Context
Intuit wants to add a generative AI assistant inside TurboTax and QuickBooks to answer user questions about tax guidance, bookkeeping workflows, and account-specific product help. The feature must operate in a regulated financial environment where incorrect or non-compliant answers can create legal, trust, and customer-support risk.
Constraints
- p95 latency: 2,500ms for a grounded answer
- Cost ceiling: $0.03 per request and $150K/month at 5M requests/month
- Hallucination ceiling: <1% on a high-risk golden set for tax/compliance questions
- Must cite approved sources for factual claims
- Must refuse or escalate when the answer depends on missing user context, regulated advice boundaries, or unsupported claims
- Must defend against prompt injection, PII leakage, and unauthorized retrieval across customer accounts
Available Resources
- Approved corpora: TurboTax help center, IRS publications, Intuit policy docs, QuickBooks support articles, internal compliance-approved response templates
- Structured metadata: doc version, jurisdiction, tax year, product surface, approval status, sensitivity label
- Models: one high-quality LLM, one lower-cost LLM, embeddings model, reranker
- Existing identity and authorization layer for QuickBooks/TurboTax users
- Compliance team can label 1,000 high-risk prompts and review monthly regressions
Task
- Design an eval-first LLM system for this assistant, including how you would measure factuality, refusal quality, prompt-injection robustness, and compliance before launch.

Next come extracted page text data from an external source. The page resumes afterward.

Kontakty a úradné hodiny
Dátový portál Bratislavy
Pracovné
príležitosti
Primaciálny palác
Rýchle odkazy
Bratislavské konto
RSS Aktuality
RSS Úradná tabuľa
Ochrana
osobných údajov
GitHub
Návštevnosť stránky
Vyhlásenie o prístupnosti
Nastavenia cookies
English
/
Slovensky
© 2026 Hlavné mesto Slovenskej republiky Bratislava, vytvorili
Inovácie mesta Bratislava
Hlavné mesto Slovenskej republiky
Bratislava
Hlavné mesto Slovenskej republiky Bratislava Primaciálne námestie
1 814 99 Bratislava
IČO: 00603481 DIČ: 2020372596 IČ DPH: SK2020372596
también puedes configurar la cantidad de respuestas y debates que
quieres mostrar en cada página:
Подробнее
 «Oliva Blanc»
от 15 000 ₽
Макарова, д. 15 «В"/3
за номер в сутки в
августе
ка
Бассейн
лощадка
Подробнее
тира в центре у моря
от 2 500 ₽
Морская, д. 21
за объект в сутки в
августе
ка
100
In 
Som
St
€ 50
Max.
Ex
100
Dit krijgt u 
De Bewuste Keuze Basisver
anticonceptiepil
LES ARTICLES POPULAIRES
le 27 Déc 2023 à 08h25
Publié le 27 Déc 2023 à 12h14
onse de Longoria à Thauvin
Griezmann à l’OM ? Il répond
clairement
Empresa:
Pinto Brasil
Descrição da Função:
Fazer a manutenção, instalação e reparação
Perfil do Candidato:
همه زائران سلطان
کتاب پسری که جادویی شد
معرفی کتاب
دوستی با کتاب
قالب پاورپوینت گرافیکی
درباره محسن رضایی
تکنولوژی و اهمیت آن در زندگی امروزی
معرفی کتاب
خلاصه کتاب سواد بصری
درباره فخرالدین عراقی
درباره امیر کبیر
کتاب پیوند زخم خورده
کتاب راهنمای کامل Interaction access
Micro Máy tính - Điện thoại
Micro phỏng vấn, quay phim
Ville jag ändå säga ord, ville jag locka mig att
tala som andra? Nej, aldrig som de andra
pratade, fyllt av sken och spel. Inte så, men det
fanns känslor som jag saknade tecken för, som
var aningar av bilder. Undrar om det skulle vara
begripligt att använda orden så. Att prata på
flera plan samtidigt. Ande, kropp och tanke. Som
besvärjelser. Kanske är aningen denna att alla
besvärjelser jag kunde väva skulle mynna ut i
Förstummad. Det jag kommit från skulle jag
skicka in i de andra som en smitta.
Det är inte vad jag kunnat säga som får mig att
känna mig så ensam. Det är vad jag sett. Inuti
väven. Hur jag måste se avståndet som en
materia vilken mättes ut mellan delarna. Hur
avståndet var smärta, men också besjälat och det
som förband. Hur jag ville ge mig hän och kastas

- Propose the RAG architecture and prompt design needed to keep answers grounded in approved financial content while meeting latency and cost constraints.
- Explain how you would mitigate the main deployment risks in a regulated environment: hallucinations, stale guidance, prompt injection, PII exposure, cross-tenant data leakage, and overconfident advice.
- Define the online monitoring and rollout plan, including guardrails, escalation paths to human support or CPA/tax expert workflows, and rollback criteria.
- Estimate cost/latency tradeoffs and identify where you would use smaller vs larger models.